** What you will do **
In the entries below, every line with the string "Herren" is to be reported.
** Opening Entries shown block **
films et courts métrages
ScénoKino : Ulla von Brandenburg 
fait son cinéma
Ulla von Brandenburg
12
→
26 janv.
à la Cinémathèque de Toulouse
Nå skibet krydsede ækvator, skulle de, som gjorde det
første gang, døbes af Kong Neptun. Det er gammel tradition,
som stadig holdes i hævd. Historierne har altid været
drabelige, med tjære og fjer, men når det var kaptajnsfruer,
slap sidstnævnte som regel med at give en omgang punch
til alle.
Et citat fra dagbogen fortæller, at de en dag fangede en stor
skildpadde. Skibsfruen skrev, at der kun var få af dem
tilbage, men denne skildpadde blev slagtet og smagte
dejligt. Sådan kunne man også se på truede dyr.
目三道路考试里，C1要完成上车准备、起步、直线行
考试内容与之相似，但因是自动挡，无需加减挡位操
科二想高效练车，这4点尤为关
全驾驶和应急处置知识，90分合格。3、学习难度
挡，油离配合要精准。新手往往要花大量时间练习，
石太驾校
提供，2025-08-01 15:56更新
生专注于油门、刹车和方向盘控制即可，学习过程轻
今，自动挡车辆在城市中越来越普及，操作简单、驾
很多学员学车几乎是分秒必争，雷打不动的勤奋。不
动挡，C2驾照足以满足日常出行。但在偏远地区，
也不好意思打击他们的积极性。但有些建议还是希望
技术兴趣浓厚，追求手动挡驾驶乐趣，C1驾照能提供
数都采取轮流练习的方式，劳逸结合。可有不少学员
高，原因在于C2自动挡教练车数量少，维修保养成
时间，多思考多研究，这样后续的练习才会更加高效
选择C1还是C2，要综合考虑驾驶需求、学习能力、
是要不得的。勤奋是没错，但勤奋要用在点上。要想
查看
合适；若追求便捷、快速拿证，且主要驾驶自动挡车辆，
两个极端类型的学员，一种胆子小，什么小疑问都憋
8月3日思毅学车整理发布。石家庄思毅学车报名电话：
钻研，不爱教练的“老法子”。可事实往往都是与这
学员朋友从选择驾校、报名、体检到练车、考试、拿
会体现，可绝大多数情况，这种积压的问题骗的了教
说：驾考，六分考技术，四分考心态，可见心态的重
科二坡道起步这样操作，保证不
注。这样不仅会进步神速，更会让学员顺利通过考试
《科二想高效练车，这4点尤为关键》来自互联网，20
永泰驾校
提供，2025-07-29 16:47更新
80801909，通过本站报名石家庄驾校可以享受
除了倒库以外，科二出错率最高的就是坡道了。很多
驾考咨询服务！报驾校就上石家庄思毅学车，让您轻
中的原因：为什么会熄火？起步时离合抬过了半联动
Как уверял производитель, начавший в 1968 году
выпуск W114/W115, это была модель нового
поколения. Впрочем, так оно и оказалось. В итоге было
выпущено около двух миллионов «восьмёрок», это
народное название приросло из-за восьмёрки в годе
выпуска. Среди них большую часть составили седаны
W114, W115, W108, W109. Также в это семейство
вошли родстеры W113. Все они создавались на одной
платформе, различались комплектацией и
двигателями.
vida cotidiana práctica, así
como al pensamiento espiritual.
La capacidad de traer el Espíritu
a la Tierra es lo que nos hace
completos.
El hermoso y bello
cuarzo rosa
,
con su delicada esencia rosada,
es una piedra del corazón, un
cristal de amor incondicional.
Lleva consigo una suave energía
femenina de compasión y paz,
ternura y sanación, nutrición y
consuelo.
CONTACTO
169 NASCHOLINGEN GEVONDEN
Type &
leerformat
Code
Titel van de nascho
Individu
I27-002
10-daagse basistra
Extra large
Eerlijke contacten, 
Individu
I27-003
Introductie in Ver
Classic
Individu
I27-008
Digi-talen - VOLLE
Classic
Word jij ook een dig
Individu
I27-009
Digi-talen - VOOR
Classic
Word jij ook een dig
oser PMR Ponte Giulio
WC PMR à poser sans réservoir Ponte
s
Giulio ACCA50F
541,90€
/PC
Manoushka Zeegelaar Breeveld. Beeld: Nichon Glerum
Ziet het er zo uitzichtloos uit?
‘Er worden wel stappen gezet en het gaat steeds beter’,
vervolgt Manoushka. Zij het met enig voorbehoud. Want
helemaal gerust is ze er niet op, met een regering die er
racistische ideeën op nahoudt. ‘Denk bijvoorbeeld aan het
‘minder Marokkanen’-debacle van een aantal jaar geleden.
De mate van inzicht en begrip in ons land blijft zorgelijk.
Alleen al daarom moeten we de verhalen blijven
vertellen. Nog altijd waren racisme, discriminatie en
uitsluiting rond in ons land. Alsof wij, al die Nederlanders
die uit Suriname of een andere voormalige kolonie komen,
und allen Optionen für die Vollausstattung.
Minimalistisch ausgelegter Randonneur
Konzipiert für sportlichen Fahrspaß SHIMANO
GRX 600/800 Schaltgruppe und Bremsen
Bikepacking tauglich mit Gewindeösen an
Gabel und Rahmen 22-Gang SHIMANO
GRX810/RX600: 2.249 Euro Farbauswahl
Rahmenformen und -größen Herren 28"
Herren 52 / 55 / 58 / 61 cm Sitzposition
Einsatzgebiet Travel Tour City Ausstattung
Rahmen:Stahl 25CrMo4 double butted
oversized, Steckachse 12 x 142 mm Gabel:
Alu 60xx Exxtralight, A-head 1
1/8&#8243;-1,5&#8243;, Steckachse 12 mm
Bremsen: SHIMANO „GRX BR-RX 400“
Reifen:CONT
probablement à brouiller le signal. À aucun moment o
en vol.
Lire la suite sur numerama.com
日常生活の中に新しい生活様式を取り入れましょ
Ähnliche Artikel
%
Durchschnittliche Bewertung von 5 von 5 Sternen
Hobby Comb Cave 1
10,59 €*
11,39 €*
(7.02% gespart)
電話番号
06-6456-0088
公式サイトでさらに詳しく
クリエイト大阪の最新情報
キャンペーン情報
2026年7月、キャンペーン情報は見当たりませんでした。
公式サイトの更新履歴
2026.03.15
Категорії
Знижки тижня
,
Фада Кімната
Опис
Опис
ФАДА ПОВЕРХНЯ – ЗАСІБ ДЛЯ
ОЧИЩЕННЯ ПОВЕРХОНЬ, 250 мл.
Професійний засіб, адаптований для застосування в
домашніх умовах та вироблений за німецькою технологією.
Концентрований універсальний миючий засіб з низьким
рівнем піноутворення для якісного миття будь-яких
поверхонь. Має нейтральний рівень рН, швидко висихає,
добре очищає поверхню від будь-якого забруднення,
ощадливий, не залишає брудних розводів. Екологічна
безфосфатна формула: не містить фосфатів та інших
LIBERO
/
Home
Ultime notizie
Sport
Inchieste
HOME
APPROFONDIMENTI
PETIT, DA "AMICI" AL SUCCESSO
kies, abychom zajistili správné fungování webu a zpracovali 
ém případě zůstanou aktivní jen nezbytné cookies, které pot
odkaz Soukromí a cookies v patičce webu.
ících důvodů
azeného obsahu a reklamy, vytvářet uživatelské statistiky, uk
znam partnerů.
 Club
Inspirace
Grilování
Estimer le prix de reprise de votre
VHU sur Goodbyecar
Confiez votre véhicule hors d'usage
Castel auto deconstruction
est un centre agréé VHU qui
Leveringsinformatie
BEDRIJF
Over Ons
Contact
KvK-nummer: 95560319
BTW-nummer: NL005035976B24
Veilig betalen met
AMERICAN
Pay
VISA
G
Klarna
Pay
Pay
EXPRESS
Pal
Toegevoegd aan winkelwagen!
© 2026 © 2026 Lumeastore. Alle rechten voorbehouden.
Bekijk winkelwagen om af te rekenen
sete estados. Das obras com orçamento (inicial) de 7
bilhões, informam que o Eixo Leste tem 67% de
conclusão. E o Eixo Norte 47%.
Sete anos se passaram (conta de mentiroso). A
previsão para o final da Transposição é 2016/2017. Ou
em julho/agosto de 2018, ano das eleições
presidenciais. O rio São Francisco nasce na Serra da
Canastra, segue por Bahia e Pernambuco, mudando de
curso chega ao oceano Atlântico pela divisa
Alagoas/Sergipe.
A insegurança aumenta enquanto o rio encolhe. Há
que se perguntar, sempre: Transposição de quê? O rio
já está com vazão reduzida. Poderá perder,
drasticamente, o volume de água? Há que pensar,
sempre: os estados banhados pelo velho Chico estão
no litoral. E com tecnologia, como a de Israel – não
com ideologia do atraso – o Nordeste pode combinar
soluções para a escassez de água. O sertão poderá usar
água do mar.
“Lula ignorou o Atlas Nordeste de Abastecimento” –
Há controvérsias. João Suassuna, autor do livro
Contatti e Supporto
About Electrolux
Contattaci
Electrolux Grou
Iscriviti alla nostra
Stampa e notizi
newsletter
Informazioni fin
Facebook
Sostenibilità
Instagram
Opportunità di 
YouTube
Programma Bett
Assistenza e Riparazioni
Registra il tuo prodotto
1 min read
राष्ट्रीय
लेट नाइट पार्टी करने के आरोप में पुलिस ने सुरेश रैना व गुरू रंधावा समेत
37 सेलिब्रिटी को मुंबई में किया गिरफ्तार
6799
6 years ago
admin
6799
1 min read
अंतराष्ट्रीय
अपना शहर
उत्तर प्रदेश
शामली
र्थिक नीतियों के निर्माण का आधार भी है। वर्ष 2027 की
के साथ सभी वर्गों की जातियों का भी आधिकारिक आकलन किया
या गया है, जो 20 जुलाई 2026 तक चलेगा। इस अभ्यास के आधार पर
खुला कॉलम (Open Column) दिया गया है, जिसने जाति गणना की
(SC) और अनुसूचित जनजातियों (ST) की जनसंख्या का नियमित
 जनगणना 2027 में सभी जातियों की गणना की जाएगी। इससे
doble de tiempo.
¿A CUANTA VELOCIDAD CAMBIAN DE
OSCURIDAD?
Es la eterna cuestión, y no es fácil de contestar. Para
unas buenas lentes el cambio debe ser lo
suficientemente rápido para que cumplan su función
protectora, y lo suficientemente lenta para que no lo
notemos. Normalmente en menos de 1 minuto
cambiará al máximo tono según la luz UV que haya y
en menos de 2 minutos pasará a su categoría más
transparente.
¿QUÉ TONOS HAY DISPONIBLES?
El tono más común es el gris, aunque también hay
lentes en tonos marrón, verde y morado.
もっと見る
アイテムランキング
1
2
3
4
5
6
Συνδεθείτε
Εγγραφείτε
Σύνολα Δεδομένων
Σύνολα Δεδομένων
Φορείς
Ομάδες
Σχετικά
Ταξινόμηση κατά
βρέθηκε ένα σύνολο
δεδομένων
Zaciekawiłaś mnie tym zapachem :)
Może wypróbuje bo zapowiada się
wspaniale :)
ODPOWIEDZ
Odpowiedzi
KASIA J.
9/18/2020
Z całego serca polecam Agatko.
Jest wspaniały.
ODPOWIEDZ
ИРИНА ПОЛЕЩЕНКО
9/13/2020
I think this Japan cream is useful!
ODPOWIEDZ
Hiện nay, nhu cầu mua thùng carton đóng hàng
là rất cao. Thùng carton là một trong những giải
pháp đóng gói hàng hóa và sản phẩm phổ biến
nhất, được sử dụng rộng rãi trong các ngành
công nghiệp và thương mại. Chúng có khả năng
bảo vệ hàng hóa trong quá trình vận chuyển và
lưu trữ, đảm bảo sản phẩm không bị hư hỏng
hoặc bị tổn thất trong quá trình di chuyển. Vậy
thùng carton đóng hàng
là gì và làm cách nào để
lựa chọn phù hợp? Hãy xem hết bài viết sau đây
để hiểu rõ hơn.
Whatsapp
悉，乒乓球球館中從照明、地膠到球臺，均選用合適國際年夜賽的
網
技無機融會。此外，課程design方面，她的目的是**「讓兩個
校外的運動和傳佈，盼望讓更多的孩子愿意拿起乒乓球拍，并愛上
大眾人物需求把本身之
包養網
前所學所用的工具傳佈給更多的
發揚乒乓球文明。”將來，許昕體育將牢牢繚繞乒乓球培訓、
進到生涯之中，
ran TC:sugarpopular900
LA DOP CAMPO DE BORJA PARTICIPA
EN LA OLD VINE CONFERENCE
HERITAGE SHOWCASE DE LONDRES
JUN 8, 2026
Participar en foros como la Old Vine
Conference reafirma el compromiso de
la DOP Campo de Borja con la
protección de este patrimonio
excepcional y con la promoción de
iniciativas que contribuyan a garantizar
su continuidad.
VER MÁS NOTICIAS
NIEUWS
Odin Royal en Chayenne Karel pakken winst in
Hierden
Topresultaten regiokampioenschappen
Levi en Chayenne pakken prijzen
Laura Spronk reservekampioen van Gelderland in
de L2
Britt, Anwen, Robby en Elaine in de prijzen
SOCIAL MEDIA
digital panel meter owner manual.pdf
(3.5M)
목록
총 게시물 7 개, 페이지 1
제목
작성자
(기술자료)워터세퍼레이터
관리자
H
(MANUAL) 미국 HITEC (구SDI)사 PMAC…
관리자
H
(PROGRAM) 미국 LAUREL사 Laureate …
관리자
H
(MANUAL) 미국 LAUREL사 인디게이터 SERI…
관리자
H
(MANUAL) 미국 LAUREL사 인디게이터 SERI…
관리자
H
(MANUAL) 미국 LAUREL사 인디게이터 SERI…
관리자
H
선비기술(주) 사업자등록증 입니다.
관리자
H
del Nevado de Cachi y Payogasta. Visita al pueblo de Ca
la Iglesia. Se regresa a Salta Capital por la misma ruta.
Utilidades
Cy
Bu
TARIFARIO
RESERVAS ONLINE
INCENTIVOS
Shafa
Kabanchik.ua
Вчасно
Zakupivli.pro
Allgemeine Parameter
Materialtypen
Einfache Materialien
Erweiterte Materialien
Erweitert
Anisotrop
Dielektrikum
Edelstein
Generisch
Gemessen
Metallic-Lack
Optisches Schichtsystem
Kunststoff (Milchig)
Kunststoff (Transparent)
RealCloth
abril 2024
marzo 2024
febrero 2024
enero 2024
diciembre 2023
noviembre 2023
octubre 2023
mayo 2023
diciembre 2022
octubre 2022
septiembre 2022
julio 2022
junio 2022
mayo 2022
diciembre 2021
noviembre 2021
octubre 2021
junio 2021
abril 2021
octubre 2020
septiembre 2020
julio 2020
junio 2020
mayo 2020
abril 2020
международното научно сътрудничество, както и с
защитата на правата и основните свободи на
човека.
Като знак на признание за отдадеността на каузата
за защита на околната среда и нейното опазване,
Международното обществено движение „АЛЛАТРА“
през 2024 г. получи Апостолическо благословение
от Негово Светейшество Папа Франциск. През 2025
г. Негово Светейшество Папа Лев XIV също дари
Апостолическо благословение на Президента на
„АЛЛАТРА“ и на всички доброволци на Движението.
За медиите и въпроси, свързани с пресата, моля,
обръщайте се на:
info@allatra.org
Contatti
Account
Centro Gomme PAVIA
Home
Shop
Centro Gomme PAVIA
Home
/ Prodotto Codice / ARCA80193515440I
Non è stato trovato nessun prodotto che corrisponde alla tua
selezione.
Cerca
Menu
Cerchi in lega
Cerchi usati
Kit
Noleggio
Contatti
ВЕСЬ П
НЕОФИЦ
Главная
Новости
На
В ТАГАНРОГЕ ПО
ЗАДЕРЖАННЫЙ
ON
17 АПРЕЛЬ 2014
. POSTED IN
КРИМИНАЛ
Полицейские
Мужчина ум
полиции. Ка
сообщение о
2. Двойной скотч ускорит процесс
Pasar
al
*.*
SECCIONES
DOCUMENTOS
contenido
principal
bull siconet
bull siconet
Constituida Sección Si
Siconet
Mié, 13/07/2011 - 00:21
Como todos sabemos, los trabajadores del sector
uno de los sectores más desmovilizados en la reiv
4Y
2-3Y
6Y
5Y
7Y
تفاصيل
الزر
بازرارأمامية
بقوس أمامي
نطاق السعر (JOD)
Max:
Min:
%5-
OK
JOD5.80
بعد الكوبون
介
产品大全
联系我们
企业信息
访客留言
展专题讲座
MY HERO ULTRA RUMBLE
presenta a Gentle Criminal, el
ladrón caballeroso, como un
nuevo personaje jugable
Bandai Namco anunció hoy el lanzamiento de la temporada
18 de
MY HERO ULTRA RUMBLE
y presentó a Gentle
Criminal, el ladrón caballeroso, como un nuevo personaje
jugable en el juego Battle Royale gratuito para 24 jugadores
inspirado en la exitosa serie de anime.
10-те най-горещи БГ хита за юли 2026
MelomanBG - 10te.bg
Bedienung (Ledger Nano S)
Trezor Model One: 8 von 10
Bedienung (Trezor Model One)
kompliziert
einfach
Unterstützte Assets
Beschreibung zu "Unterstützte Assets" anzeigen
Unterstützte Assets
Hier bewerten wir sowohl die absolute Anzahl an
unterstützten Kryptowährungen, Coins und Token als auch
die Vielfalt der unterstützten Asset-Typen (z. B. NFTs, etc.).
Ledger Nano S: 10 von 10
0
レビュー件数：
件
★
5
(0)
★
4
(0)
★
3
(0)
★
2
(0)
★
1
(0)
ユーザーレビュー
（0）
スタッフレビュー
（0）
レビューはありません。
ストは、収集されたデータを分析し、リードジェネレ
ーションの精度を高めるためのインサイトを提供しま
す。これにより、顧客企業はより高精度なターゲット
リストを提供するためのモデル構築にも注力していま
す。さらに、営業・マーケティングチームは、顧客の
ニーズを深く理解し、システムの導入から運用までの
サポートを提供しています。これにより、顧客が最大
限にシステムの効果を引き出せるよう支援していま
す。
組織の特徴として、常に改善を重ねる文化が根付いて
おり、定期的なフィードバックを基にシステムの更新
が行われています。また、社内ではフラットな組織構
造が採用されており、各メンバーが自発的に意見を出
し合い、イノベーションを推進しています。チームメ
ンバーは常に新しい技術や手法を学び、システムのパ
** Closing Entries shown block **
** Answer **
Rahmenformen und -größen Herren 28"
Herren 52 / 55 / 58 / 61 cm Sitzposition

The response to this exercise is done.